Ciemne chmury zebrały się również nad planowaną przez PAK odkrywką Dęby Szlacheckie. To inwestycja, która spotkała się z ogromnym sprzeciwem mieszkańców gminy Babiak, na terenie której miałaby być zlokalizowana. W czerwcu 2015 roku większością 91 proc. głosów mieszkańcy opowiedzieli się w referendum przeciwko powstaniu kopalni. W następujących miesiącach zmienione zostało studium uwarunkowań i kierunków zagospodarowania przestrzennego gminy – wykreślono z niego odkrywkę. Wówczas PAK zaskarżył uchwałę rady gminy o zmianie studium i zażądał przywrócenia odkrywki w dokumencie. 7 czerwca br. WSA w Poznaniu oddalił skargę spółki i utrzymał w mocy uchwałę radnych, zatem odkrywka nie wróci do dokumentów planistycznych gminy.

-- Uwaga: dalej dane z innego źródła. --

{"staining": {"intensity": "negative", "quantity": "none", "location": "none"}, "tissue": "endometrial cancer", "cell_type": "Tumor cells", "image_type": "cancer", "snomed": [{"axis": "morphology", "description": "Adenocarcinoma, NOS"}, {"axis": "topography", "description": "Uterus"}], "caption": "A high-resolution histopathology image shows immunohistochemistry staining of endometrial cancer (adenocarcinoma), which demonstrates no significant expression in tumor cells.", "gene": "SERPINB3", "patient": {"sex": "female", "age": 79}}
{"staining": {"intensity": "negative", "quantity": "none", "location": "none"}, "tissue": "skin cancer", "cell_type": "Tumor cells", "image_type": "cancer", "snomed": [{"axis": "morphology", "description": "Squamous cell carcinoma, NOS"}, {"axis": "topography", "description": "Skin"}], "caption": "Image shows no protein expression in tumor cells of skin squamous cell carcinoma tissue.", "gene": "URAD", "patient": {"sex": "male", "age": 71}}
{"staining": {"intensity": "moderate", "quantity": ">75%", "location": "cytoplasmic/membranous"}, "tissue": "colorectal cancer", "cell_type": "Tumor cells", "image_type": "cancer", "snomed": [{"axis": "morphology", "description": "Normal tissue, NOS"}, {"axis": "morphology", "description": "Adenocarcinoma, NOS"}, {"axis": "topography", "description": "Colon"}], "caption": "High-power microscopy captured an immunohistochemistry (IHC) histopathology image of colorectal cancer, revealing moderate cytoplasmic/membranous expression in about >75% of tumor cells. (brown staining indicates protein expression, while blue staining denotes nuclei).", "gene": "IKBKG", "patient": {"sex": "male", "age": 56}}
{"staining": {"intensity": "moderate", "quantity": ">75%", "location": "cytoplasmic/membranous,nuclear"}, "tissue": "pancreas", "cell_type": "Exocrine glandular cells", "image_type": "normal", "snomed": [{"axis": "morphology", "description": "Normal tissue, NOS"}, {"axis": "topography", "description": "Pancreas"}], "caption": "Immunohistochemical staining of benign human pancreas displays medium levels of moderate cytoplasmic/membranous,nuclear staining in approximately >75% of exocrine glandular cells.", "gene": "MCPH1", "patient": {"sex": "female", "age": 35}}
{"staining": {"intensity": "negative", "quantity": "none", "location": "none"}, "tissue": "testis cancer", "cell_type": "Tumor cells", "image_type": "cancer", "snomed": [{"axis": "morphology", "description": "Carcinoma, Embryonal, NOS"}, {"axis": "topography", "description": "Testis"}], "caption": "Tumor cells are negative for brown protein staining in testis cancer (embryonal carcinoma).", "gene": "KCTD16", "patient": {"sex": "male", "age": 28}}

– Kopalnie odkrywkowe to przedsięwzięcia, których negatywny wpływ na środowisko jest tak duży, że nie daje mu się technicznie zapobiec. Pora zrozumieć, że w XXI wieku produkcja energii nie musi odbywać się kosztem środowiska i społeczności lokalnych, to zupełny archaizm – skomentował dr hab. Leszek Pazderski.